原子構造(量子論)

量子論が提案される以前には、水素原子の電子状態に関してBalmerなどの観測した発光スペクトルやRydbergの水素原子スペクトル系列の関係式などが知られていた。例えばBalmerが発光スペクトル中に見い出したBalmer系列は、Rydbergの式のn=2に対応する。Bohrはこれらの実験事実をもとに、(1) H+の周りを電子が 等速円運動 し、 (2) その 角運動量 がPlank定数の整数倍である、というモデルを提唱した。後に量子論をより発展させたSchrodinger方程式が現れ、水素原子の電子が占める軌道を表わす波動関数が計算された。この波動関数は3種類の量子数、すなわちエネルギーに関わる 主量子数(l)角運動量の大きさに関わる 方位量子数(n)角運動量のz軸方向成分に関わる 磁気量子数(ml) で表される。また多電子原子では、水素電子の波動関数に補正を加えた水素類似原子の波動関数で電子の軌道を表わす。多電子原子の基底状態の電子配置は、電子をエネルギーのより低い軌道から順番に割り当てることで近似的に表される。この際、各軌道には Pauliの排他原理 にしたがって最大2個の電子を割り当てる。またp軌道のようにエネルギーの縮重した軌道に複数の電子を割り当てる場合は Hundの規則 に従う。

 

  •  パウリの排他原理(Pauli exclusion principle)

1つの軌道に収容される電子は最大2つまでであり、同じ軌道に収容されるとき、2つの電子は異なるスピンを持つ。しばしばスピンは上下の矢印で示される。

  •  フントの規則(Hunt's rule)

 同一エネルギー軌道に電子が配置されるとき、可能な限りスピンを平行にして別々の軌道に収容される。

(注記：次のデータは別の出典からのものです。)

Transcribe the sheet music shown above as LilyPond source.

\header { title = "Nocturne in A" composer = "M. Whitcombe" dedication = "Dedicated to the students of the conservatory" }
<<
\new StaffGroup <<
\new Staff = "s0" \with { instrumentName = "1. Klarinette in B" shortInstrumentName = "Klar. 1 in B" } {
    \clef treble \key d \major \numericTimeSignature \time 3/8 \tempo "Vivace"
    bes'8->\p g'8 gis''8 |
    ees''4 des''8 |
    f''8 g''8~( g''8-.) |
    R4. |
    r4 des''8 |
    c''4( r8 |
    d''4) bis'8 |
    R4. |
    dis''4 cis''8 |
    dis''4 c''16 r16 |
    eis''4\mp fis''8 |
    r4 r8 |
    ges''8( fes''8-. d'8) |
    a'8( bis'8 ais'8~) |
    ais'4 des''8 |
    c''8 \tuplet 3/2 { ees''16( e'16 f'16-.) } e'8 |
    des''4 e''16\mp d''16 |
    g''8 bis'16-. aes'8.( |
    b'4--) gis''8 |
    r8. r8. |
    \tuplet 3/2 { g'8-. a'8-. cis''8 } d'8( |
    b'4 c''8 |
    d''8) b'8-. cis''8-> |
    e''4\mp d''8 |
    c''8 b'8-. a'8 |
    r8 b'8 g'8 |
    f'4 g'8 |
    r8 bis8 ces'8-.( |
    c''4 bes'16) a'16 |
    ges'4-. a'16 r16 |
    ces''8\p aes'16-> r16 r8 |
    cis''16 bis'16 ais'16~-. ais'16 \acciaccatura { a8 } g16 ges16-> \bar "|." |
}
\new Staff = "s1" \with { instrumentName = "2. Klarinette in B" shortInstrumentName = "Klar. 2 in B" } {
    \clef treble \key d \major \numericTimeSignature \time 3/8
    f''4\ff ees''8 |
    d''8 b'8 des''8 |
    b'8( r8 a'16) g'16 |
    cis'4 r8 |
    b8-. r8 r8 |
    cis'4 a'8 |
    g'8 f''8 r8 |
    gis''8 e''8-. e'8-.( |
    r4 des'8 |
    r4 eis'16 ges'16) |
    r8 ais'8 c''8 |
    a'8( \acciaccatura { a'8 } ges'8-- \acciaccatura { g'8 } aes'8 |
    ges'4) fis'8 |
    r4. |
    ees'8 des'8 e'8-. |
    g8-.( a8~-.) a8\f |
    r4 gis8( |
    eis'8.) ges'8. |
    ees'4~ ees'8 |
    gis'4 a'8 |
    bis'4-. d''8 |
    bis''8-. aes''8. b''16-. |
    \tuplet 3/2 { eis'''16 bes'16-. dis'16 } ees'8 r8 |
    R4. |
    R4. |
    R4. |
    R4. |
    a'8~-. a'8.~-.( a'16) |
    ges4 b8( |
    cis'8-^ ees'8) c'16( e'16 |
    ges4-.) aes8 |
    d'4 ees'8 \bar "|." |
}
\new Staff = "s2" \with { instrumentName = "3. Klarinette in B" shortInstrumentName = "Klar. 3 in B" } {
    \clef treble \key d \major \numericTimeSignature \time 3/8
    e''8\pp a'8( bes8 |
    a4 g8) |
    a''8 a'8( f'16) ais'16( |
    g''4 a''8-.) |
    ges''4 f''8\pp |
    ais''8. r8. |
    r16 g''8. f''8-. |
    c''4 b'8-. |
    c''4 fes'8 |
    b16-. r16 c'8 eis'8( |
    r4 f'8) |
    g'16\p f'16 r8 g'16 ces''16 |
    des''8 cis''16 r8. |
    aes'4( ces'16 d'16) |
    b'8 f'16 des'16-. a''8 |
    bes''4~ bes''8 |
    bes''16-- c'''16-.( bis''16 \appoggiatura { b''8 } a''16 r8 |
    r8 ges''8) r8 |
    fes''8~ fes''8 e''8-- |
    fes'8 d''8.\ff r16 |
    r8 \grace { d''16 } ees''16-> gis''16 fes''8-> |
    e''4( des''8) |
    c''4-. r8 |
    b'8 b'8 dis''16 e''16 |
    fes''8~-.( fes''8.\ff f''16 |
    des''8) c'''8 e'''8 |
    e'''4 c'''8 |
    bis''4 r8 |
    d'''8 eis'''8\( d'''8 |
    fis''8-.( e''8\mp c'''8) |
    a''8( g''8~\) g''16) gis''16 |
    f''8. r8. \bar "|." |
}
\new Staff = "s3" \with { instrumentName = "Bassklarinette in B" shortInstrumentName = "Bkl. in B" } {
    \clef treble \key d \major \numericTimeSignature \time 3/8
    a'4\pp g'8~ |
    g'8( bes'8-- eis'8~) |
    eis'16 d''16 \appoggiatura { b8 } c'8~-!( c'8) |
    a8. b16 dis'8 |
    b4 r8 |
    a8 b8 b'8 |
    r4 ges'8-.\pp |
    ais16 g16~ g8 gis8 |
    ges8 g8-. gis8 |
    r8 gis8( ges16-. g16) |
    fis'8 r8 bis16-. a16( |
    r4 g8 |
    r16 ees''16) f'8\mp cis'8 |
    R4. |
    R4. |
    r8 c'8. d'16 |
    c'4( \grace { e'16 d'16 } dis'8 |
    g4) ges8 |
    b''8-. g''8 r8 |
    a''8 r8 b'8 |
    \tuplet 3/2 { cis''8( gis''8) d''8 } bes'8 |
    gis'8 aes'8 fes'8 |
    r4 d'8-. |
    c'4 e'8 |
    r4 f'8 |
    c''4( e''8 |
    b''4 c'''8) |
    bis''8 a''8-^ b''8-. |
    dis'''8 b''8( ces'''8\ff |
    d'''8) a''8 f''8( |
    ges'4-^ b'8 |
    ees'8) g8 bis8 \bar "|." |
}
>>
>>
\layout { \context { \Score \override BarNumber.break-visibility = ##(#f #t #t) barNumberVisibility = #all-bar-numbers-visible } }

・1個の基底状態の水素原子がH+になるのに必要なエネルギー(波長単位)は、R_Hを使ってどのように表せられるか説明せよ。

題意より

\Delta E = R_H\( \frac{1}{1^2} - \frac{1}{\infty^2} \) = R_H

・炭素原子、酸素原子、ネオン原子の電子配置を示せ。

炭素 → (1s)^2 (2s)^2 (2p)^2

酸素 → (1s)^2 (2s)^2 (2p)^4

ネオン → (1s)^2 (2s)^2 (2p)^6

 

・上のうち、分子を作らずにそのままで安定に存在できるものはどれか。また、その理由を述べよ。

ネオン。分子軌道法によれば、結合次数が0となり、分子を作る必要がないため。

 

・炭素原子は水素原子4個と結合して安定なメタン分子を作るのに対して、酸素原子は水素原子2個と結合して安定な水分子をつくる。炭素原子と水素原子で結合できる水素原子数が異なる理由を述べよ。

(図を書く)炭素原子は3つの2p軌道のうち、2つに電子が1つずつ入っている。炭素原子は結合するとき、2s軌道の電子を励起させることでsp^3混成軌道を作る。この4つの軌道にそれぞれ水素原子が結合するため、水素原子4個と結合するときが最も安定である。酸素原子は3つの2p軌道のうち、1つは電子で埋まっており2つは電子が1つずつ入っている。この軌道に水素原子が結合するため、水素原子2個と結合するときが最も安定である。